*What to do*:
Rename "phylum" to "division" throughout all the rows, then write the lines out again with nothing else changed and the pictures omitted.

Stored items
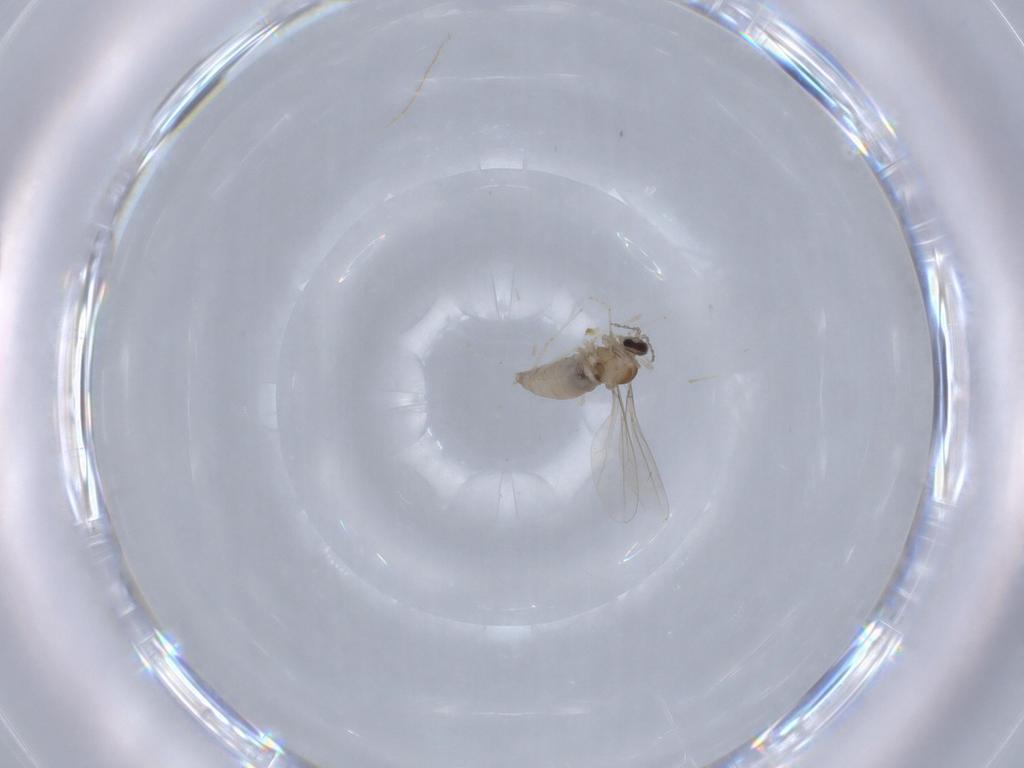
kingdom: Animalia
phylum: Arthropoda
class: Insecta
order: Diptera
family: Cecidomyiidae
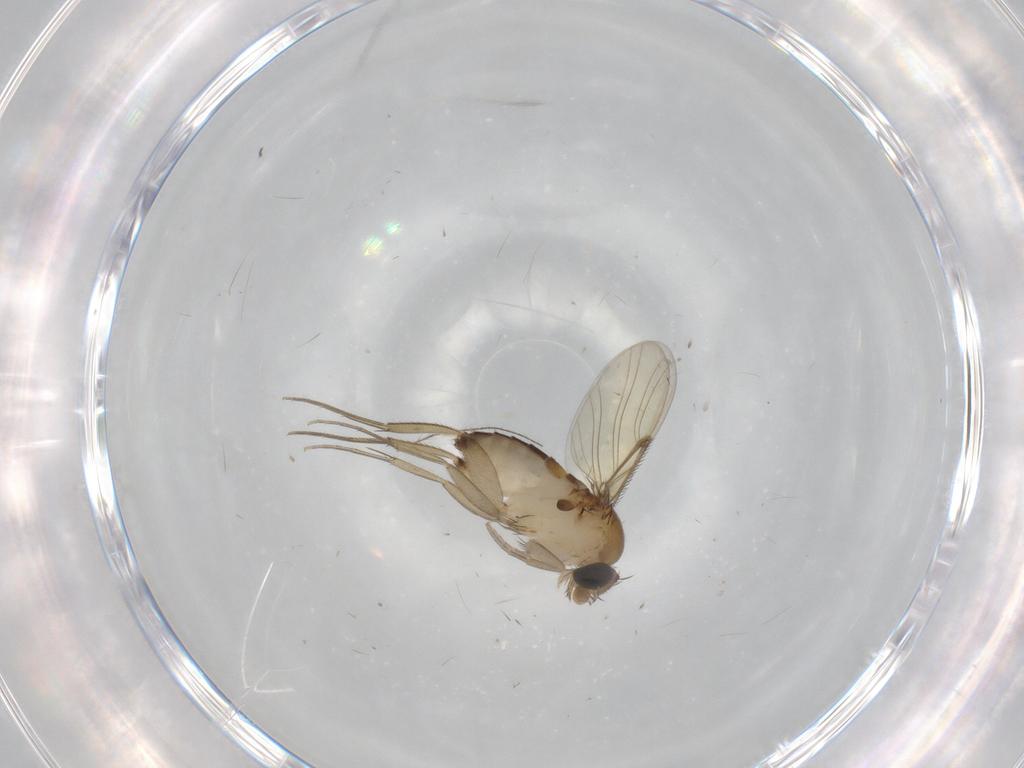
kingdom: Animalia
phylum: Arthropoda
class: Insecta
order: Diptera
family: Phoridae
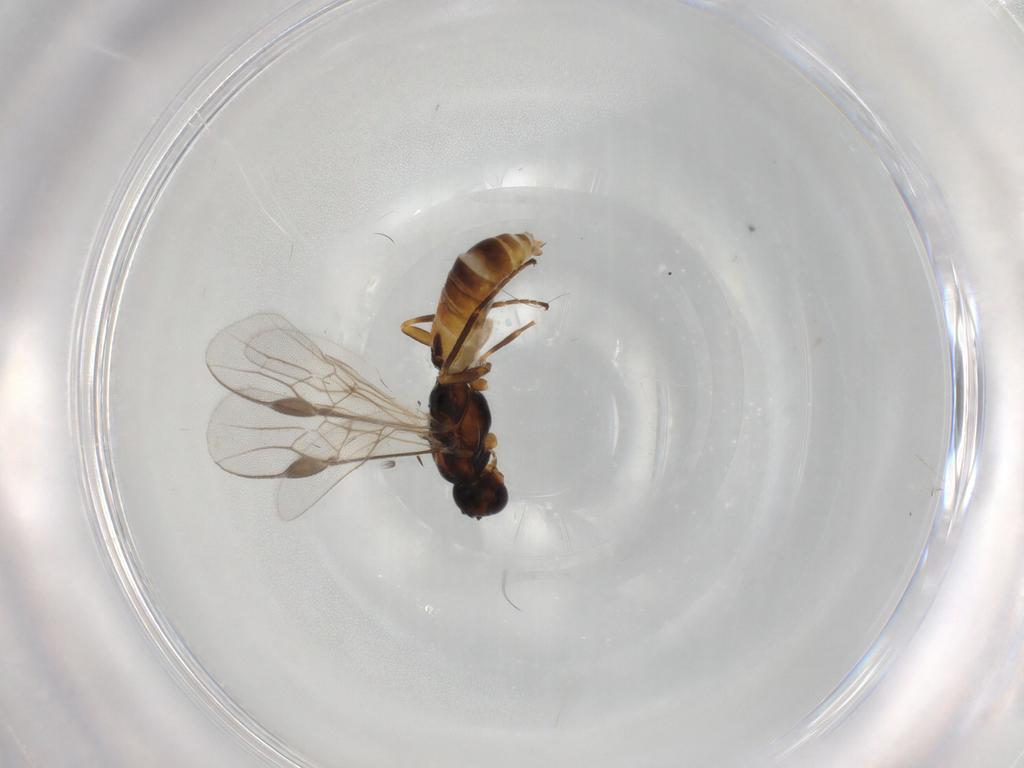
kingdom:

*Worked solution*:
kingdom: Animalia
division: Arthropoda
class: Insecta
order: Diptera
family: Cecidomyiidae
kingdom: Animalia
division: Arthropoda
class: Insecta
order: Diptera
family: Phoridae
kingdom:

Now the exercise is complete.